13. A system comprising:

a computer hardware processor;

a display; and

memory, wherein the computer hardware processor:

displays a first recording, the first recording relating to a motion of an ideal subject, where a first set of points are identified on the ideal subject's body throughout the motion;

concurrently displays an video of a user while displaying the first recording, the video relating to a motion of the user, where a second set of points are identified on the user's body throughout the user's motion; and

provides, using a computer, an indication to the user when a position of one or more of the first set of points corresponds with a position of one or more of the second set of points.

14. The system of claim 13, further comprising, sensors applied to the first set of points on the user such that when the user moves, the sensor captures positional information about the first set of points relative to the body of the user.

15. The system of claim 14, wherein a second sensor calculates specified x, y, and z coordinates on the body of the ideal subject in three dimensional space and displays points in x, y, and z coordinates in a viewing plane, auditory form of discernment, or kinesthetic recognizable arena.

16. The system of claim 14, wherein the sensor calculates specified x, y, and z coordinates on the body of the user in three dimensional space and displays points in x, y, and z coordinates in a viewing plane, auditory form of discernment, or kinesthetic recognizable arena.
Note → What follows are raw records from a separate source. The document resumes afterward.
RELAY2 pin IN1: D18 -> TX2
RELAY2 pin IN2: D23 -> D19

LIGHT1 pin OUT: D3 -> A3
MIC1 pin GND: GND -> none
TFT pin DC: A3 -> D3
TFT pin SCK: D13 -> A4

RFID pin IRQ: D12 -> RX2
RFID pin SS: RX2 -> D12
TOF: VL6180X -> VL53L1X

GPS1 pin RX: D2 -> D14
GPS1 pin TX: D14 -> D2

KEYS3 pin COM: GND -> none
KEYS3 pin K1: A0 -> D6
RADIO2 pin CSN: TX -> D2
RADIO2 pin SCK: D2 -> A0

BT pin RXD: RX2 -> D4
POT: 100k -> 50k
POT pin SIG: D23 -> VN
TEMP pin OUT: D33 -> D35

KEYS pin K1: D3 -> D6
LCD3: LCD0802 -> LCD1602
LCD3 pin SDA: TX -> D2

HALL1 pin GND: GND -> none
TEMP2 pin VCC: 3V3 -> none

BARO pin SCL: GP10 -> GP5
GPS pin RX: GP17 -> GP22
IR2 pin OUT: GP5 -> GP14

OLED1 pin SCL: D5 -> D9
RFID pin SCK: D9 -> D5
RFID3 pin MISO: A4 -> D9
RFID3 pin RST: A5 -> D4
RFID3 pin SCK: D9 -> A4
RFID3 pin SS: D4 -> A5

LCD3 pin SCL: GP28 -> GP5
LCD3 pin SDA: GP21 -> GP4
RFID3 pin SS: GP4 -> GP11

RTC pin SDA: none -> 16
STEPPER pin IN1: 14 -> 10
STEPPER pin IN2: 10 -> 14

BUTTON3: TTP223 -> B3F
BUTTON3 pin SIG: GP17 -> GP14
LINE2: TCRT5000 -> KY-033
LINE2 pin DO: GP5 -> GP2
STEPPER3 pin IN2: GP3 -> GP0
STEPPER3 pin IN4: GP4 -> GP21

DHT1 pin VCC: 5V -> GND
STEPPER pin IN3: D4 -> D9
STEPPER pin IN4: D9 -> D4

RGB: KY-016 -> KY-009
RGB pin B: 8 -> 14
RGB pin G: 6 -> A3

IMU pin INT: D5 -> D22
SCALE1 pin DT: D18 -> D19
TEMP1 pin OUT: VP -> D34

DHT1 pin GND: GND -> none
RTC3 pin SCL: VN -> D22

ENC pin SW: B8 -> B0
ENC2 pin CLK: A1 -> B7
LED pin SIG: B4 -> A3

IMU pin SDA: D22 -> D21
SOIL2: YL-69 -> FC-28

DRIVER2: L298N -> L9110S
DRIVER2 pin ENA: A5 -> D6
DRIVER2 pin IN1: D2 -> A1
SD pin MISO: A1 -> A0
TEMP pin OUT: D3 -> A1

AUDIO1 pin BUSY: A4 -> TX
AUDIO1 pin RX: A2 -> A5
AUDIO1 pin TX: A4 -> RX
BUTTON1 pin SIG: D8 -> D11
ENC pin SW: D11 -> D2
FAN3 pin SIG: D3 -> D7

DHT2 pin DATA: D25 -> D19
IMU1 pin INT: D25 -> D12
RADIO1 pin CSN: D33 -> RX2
17. The system of claim 13, wherein the first and second set of points each are distinguished using a similar, shape, size, color, or light intensity.

18. The system of claim 13, wherein the first set of points of the user are indicated by a color distinct from the second set of points of the ideal subject.

19. The system of claim 13, wherein when the first set of points of the user and the second set of points of the ideal subject overlap within a range of tolerances, the first and second set of points are combined into a third set of points.

20. The system of claim 13, wherein an image of the recorded ideal subject is rotatable by a desirable angle facilitating the ability for the user to overlay his/her corresponding specified points or joints over the corresponding specified points or joints of the ideal subject from an anterior position in order to effectively eliminate mirror image confusion.